August 04, 2020, 04:02:36 PM
Forum Rules: Read This Before Posting


Topic: Conversion from NO2 to NO from a stack emission  (Read 235 times)

0 Members and 1 Guest are viewing this topic.

Offline Miskin

  • Very New Member
  • *
  • Posts: 2
  • Mole Snacks: +0/-0
Conversion from NO2 to NO from a stack emission
« on: April 11, 2020, 03:58:37 PM »
Hello. I have encountered the same calculation in various emission calculation reports used by the environmental agencies in my country. I have a sense that these calculations are wrong but I can't prove they are and also I can't prove that they are true  ;D

The legislation says "For nitrogen monoxide emissions, a transformation rate of 60 per cent to nitrogen dioxide shall be taken as a basis; this implies that the emission mass flow of nitrogen monoxide must be multiplied by factor 0.92 and used in the nomogram as the emission mass flow Q of nitrogen dioxide"

The same legislation limits NO2 emissions as "Emissions of nitrogen monoxide and nitrogen dioxide in waste gas from cement kilns shall not exceed a mass concentration of 0.50 g/m³, to be indicated as nitrogen dioxide."

In my opinion, for a stack with 100,000 m³/hr flowrate, the calculations should be as followed since we exactly know the allowed emission concentration as NO2:

Mass flow of NO2 = 100000 × 0.5 × 10^-3 = 50 kg/hr

However, most people follow the calculations below:
NO2 Concentration = 0.5 g/m³
MW(NO) / MW(NO2) × 0.5 = (30/46) x 0.5 ≈ 0.326 mg/m³ as NO
Mass flow of NO = 100000 × 0.326 × 10^-3 = 32.6 kg/hr
32.6 kg/hr NO x 0.92 = 300 kg/hr as NO2

I am not even sure if the molecular weight conversion is correct or not. I am really confused. I don't think so many people could be wrong but can't prove it.

Thank you very much



Offline chenbeier

  • Sr. Member
  • *****
  • Posts: 1062
  • Mole Snacks: +78/-20
  • Gender: Male
Re: Conversion from NO2 to NO from a stack emission
« Reply #1 on: April 11, 2020, 05:17:05 PM »
Quote
The legislation says "For nitrogen monoxide emissions, a transformation rate of 60 per cent to nitrogen dioxide shall be taken as a basis; this implies that the emission mass flow of nitrogen monoxide must be multiplied by factor 0.92 and used in the nomogram as the emission mass flow Q of nitrogen dioxide"

Questionable

Quote
In my opinion, for a stack with 100,000 m³/hr flowrate, the calculations should be as followed since we exactly know the allowed emission concentration as NO2:

Mass flow of NO2 = 100000 × 0.5 × 10^-3 = 50 kg/hr

However, most people follow the calculations below:
NO2 Concentration = 0.5 g/m³
MW(NO) / MW(NO2) × 0.5 = (30/46) x 0.5 ≈ 0.326 mg/m³ as NO
Mass flow of NO = 100000 × 0.326 × 10^-3 = 32.6 kg/hr

Correct calculation, but based on 100% conversion.

Quote
32.6 kg/hr NO x 0.92 = 300 kg/hr as NO2

See above questionable



Offline Miskin

  • Very New Member
  • *
  • Posts: 2
  • Mole Snacks: +0/-0
Re: Conversion from NO2 to NO from a stack emission
« Reply #2 on: April 11, 2020, 06:24:51 PM »

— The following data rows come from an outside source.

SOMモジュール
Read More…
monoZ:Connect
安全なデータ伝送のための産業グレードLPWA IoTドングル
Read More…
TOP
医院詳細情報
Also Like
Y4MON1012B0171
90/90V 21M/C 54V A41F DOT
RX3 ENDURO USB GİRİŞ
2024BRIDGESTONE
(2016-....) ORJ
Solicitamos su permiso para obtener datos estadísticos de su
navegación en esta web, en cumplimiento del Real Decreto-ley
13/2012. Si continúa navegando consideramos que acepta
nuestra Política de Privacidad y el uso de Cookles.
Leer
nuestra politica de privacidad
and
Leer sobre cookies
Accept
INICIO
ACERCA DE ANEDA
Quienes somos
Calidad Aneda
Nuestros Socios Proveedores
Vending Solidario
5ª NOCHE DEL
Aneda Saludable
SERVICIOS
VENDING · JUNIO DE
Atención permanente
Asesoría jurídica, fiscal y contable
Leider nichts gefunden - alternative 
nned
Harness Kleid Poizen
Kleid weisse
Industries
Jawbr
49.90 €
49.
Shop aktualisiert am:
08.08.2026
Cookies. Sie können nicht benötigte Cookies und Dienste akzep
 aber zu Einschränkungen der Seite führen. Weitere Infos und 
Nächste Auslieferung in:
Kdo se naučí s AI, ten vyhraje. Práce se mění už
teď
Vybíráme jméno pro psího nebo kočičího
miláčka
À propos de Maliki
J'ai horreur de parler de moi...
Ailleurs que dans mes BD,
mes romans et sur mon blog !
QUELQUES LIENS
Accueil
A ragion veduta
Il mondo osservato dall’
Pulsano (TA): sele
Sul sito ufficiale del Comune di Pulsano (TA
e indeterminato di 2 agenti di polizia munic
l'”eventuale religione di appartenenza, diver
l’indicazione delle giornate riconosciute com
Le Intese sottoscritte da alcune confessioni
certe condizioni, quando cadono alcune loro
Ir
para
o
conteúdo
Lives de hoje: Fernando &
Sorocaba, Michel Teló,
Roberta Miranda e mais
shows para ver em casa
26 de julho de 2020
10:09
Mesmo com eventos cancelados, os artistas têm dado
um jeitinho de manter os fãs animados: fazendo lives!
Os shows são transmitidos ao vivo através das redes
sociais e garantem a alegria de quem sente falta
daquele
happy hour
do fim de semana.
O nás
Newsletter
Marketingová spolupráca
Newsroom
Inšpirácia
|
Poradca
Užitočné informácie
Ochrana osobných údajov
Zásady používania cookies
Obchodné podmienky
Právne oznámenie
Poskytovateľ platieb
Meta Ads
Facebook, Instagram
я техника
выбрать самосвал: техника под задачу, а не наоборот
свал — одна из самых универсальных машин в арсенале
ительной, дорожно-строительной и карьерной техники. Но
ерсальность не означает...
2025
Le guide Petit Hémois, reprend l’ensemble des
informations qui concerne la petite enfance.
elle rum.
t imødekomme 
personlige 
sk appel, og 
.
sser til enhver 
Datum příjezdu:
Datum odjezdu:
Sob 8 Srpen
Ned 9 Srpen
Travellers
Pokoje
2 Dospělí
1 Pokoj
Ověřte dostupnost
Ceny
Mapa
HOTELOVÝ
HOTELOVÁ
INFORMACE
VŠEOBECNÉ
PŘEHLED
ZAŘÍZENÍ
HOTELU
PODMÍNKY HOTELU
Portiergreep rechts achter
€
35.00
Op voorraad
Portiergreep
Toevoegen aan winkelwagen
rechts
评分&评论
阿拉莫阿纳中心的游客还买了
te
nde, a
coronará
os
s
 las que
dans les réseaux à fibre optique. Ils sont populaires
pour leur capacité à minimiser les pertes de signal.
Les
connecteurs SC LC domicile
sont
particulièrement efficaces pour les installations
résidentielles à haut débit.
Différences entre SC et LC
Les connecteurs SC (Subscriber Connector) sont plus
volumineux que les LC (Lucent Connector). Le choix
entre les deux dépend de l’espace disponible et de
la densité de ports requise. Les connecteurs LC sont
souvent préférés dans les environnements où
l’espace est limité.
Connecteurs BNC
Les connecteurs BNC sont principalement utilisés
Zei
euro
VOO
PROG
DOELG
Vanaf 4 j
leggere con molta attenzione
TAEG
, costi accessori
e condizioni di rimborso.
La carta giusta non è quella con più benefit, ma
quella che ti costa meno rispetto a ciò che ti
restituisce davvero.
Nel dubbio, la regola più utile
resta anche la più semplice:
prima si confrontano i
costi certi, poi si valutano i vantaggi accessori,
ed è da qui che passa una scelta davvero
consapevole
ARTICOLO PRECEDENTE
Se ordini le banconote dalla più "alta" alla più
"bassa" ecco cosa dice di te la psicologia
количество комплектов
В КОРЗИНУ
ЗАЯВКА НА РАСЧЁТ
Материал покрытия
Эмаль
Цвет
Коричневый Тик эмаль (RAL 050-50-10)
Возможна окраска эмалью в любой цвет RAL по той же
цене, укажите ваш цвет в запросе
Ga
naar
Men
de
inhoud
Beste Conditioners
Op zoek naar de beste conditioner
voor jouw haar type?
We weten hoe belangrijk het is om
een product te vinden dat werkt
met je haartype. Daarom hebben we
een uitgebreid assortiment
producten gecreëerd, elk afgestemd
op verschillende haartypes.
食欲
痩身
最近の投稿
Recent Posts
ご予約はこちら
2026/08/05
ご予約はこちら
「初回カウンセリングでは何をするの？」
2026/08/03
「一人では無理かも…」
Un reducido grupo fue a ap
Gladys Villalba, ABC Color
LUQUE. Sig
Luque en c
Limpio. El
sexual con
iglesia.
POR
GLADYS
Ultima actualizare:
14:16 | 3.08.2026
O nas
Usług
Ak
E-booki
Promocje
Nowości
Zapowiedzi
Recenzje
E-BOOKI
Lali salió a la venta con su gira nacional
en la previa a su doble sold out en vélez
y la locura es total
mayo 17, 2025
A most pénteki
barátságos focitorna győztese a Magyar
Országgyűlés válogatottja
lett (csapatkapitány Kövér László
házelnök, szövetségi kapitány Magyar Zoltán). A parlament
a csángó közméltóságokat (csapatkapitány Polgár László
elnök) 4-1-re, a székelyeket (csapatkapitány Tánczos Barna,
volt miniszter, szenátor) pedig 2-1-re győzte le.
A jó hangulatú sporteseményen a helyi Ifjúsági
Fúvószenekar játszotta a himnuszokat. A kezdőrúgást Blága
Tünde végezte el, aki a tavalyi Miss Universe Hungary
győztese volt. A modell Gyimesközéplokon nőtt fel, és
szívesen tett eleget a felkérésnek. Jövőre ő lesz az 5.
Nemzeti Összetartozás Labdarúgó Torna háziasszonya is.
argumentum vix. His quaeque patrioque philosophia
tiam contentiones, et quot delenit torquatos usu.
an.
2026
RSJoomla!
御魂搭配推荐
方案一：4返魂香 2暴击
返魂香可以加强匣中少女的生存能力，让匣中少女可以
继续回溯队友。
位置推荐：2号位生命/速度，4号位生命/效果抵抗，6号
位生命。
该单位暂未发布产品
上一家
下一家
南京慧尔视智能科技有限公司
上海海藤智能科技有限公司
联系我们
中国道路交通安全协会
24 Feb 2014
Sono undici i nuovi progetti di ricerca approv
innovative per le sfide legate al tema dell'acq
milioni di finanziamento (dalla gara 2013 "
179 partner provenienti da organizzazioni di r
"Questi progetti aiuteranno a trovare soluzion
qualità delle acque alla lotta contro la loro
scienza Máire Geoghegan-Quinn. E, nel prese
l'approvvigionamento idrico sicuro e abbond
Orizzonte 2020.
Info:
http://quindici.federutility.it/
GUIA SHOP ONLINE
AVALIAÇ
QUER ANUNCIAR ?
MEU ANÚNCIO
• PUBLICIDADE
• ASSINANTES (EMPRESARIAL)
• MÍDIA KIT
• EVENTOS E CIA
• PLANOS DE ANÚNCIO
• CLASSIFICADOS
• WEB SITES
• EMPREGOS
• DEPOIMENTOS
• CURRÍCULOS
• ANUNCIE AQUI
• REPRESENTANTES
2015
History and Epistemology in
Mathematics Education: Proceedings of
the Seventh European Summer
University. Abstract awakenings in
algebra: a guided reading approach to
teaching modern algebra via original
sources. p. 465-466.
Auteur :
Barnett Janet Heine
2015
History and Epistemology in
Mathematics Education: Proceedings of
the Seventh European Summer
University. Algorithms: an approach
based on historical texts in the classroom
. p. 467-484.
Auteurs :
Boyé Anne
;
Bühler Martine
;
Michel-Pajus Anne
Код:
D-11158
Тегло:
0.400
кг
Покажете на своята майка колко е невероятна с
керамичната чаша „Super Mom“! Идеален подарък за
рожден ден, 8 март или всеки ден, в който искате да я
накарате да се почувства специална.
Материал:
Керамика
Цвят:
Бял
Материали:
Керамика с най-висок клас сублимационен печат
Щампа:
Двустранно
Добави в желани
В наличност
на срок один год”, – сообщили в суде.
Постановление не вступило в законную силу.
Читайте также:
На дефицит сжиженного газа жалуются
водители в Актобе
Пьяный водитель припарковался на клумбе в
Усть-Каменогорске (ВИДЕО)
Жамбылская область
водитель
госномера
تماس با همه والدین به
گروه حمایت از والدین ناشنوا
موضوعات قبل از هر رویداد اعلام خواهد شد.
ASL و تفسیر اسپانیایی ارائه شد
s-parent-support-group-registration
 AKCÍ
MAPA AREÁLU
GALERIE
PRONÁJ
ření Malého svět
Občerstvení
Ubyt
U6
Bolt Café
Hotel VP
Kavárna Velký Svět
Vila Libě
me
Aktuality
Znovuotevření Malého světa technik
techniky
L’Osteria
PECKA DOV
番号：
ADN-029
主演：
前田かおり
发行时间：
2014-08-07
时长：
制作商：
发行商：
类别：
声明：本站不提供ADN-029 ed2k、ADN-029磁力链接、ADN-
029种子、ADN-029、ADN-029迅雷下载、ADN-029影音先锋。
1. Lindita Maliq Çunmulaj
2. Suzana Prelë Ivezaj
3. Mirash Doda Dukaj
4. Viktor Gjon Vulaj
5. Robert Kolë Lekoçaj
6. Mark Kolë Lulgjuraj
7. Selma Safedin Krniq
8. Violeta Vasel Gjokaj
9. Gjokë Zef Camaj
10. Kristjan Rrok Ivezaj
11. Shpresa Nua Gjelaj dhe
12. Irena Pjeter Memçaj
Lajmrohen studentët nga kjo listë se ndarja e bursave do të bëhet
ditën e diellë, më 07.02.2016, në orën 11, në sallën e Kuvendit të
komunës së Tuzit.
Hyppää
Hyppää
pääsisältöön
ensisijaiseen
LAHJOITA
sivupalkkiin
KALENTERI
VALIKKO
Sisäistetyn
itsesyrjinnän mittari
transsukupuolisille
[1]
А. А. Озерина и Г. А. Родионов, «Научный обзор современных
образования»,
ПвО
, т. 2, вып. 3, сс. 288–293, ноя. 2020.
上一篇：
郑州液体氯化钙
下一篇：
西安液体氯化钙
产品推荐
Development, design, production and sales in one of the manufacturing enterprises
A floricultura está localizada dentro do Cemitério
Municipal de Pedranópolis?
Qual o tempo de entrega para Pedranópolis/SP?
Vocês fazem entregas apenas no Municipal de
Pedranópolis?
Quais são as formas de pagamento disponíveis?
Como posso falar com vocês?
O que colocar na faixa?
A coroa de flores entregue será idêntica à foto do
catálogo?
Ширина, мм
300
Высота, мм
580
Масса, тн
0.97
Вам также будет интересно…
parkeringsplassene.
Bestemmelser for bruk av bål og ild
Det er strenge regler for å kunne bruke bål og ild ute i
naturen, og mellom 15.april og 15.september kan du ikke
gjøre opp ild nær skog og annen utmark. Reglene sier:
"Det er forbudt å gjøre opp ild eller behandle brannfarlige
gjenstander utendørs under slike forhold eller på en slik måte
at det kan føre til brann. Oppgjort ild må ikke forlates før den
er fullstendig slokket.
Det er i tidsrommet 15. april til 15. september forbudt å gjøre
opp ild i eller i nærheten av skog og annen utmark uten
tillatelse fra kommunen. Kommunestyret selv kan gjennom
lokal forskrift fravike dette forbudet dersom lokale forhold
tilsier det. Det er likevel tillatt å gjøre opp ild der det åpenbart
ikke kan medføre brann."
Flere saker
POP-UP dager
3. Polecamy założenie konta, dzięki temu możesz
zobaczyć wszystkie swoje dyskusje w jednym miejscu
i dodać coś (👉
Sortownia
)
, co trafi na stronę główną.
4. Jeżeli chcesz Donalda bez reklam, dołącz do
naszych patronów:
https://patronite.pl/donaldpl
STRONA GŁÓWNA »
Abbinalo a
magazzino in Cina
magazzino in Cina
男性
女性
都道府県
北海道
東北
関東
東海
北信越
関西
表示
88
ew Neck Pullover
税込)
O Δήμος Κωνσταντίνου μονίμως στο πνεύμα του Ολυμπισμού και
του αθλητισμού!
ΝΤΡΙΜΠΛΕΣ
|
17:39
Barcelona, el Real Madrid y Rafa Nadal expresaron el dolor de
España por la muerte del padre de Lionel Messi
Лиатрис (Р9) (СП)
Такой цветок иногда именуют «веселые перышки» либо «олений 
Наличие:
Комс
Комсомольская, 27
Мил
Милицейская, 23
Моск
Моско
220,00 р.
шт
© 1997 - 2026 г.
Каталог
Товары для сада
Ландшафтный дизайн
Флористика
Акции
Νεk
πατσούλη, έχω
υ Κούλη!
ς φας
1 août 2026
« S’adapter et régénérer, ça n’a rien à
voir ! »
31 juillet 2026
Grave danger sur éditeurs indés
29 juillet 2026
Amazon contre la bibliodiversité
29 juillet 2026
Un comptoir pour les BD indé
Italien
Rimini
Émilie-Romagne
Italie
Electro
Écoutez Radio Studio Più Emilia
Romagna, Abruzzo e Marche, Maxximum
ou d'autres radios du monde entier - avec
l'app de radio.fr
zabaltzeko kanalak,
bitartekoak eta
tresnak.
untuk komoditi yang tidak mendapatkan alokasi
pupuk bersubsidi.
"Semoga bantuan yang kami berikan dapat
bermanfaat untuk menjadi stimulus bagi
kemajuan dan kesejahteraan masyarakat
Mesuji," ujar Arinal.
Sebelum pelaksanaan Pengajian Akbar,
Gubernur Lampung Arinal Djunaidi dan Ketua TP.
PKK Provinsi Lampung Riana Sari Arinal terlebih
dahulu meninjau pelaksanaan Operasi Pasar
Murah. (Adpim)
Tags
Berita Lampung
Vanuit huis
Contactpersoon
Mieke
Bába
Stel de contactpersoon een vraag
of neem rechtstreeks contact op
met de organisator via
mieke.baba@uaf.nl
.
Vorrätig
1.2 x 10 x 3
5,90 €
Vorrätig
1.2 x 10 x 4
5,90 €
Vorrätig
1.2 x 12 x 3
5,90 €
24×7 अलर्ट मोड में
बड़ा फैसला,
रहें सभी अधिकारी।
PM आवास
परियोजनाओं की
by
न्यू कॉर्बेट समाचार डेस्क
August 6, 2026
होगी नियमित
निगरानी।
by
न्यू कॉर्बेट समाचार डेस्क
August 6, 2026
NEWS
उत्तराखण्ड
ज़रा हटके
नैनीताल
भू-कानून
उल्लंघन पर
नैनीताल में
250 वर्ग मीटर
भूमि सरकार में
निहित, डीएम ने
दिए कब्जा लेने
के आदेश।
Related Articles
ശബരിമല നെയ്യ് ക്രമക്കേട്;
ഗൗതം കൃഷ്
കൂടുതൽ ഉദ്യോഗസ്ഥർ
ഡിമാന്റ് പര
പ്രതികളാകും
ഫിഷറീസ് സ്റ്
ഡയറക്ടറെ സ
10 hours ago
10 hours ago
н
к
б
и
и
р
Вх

Correct calculation, but based on 100% conversion.


Thank you for your answer. But for which calculation did you say correct since you quoted both of them? Did you mean first calculation and second calculation up to last part with factor of 0.92?

Offline chenbeier

  • Sr. Member
  • *****
  • Posts: 1062
  • Mole Snacks: +78/-20
  • Gender: Male
Re: Conversion from NO2 to NO from a stack emission
« Reply #3 on: April 12, 2020, 07:25:39 AM »
The first quote is questionable and mathematically wrong.
The second one is correct, if 100%  is calculated.
The third one uses the numbers of first quote. So it cannot be right.